Document extract:
Part 1 - Introduction & Recruiting a Regiment,
Part 2 - From Recruits to Soldiers,
Part 3 - New York 1777,
Part 4 - Rhode Island 1778,
Part 5 - Raiders & Refugees 1779,
Part 6 - To the South 1780/1781,
Part 7 - Savannah 1781/1782,
Part 8 - Into History 1782/1783

History of the King's American Regiment - Part 7 of 8

Savannah 1781/1782

With the evacuation of Camden in May and RAWDON's inability to bring Greene to another major action, the army retired towards Charlestown. With desperate pleas for help daily arriving from Royal Governor Sir James WRIGHT of Georgia, the British decided to answer his request by sending the KAR to his assistance. Accordingly, they embarked hastily at Charlestown on board the Tartar privateer and other small sloops on 30 May 1781, arriving at Savannah within a couple days.75

The first business the regiment embarked upon in their new post was to attempt to raise a troop of cavalry. The warrant to CAMPBELL from Lord RAWDON, dated 30 May 1781, specified that the troop would consist of four officers and fifty seven other ranks.76 Each recruit was promised an elegant helmet or cap, uniform, horse, arms and accouterments, plus the higher pay given to cavalrymen.77

The new commanding officer of the troop was Captain Isaac ATWOOD, who already had a history with Lt. Col. CAMPBELL which would continue down in the South. This one troop of cavalry, joined to the other cavalry then in Georgia, would see the bulk of the fighting there for the remainder of the war.

After numerous patrols and an uneventful summer, November would prove to be as bloody to Captain ATWOOD's Troop as the rest of their history combined. On 2 November 1781 a post of the King's (Carolina) Rangers under Captain JOHNSTON was attacked by two hundred Rebels under Colonel Jackson.

Lt. Col. CAMPBELL was posted with his troop and that of the Rangers about one half mile distant. CAMPBELL immediately rushed both troops to JOHNSTON's assistance and charged headlong into the battle, routing the Rebels but rashly losing twelve men killed and wounded, including Ensign Abel HARDENBROOK of the KAR and four men of ATWOOD's Troop.78 In the days that followed, three more men in the troop were killed in skirmishing.79

While the fate of the war had been decided with the surrender of Lord CORNWALLIS and the army under his command at Yorktown in October, the war itself continued, particularly in the South. The British were getting more and more compressed towards Savannah itself and were in desperate need of more men.

Given task: Write the next part of the account of the King's American Regiment at Savannah, picking up after its final sentence. The listing after this text comes from an unrelated source.

Data excerpt:
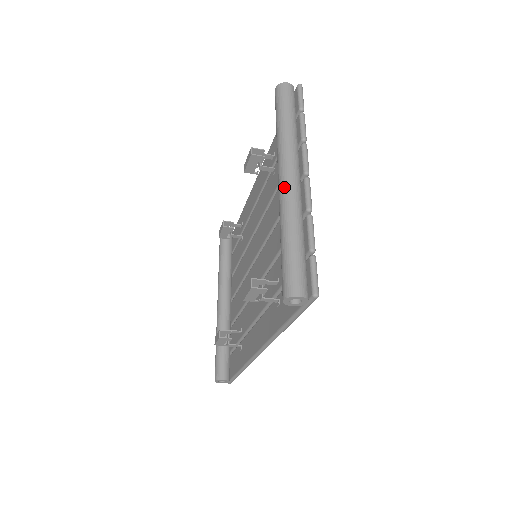
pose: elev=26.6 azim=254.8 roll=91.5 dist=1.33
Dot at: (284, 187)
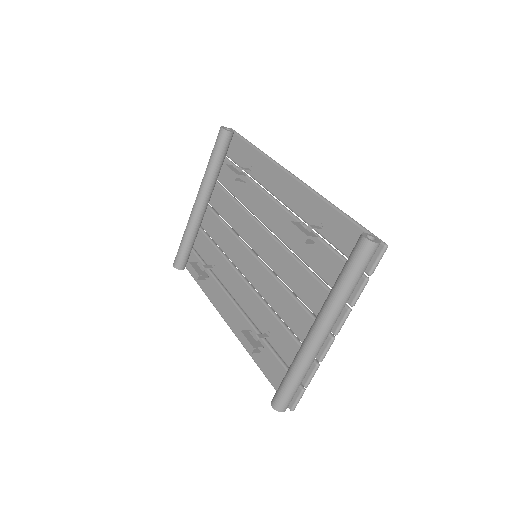
Dot at: (314, 344)
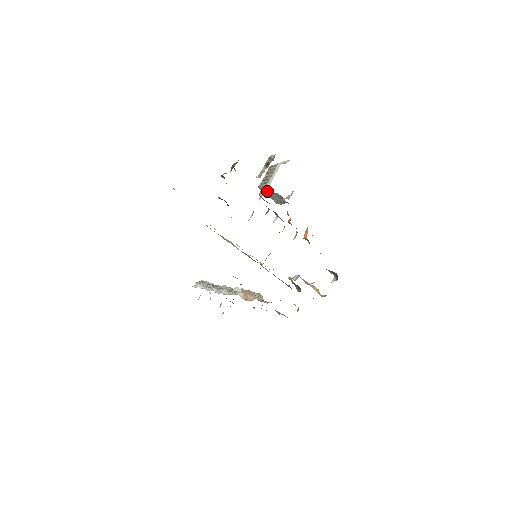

Task output:
As a reinforcement, the British 7th Regiment of Foot and the KAR's Light Infantry Company were ordered to Savannah from Charlestown, arriving on 22 December 1781.80 The Light Company had been through as difficult a time as the cavalry, if not worse.

They took part in all of the skirmishes in the High Hills of Santee in South Carolina throughout the first part of 1781, chasing and fighting such partisans as Thomas Sumter and Francis Marion. Their moment of glory came on 8 September 1781 when the horrific Battle of Eutaw Springs was fought against Greene's Army.

The British lost over six hundred men killed, wounded and captured, many of them Provincials, but had held the field and won the day. Again, though, they lost a third of their men, losses from which they could not recover.

And so the war in the South continued. The British could read the writing on the wall with the loss of Cornwallis' Army and their not being in a position anywhere in America to act offensively.

Discipline in the KAR was starting to ebb. The officers openly quarreled with Lt. Col. CAMPBELL and he with them. He went so far as to challenge Captain ATWOOD to a duel, but ATWOOD's friends dissuaded him from going through with it.

CAMPBELL appealed directly to the men, insinuating the officers did not look out for them, and providing them with their necessaries directly, rather than through their company officers.81 All this led to bitterness and recrimination in all the ranks.

Thomas McDONALD, one of ATWOOD's dragoons, deserted from his post on the night of 28 February 1782. He was taken the next day by a patrol and brought to CAMPBELL, by whose arbitrary order he was executed at Yamacoare at 9:30am 2 March 1782.82 Such extreme measures as subverting the Judge Advocate General's Office and inflicting instant punishment were almost unheard of in the North, but had become commonplace in the South.

One final nasty battle awaited the KAR and the garrison of Savannah. On 21 May 1782 a running fight ensued between a body of infantry and cavalry under Lt. Col. Thomas BROWN of the King's (Carolina) Rangers and a party of Continentals, state troops and militia under General Wayne near Ogeechee.83 The action became desperate on the part of the British, with the Rebels on the verge of capturing them.

In this situation Captain ATWOOD charged his troop in a column of fours down a very narrow road, stopping the Rebel advance and forcing them to retreat, but at a loss of Sergeants Benjamin REYNOLDS and Isaac DUTCHER killed and Lieutenant Dugald CAMPBELL and some others wounded.84 The party limped into Savannah immediately afterwards. In two more months, Savannah would be evacuated.


75 Nase Diary, 31 May 1781, NMB.

76 Emmet Collection, No. 15673, NYPL.

77 The Royal Georgia Gazette (Savannah), 7 June 1781.

78 The Royal Georgia Gazette (Savannah), 8 November 1781. Nase Diary, 2 November 1781, NMB.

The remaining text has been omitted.